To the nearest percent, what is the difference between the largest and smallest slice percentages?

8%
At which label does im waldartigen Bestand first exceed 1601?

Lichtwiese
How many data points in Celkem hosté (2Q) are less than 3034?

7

──────

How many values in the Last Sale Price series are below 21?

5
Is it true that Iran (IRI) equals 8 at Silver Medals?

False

──────

**TASK DETAILS**
Count the lines in the data above that contain the string "many", treating uppercase and lowercase as different. Reply with the number only.

**RESPONSE TO THE TASK**
2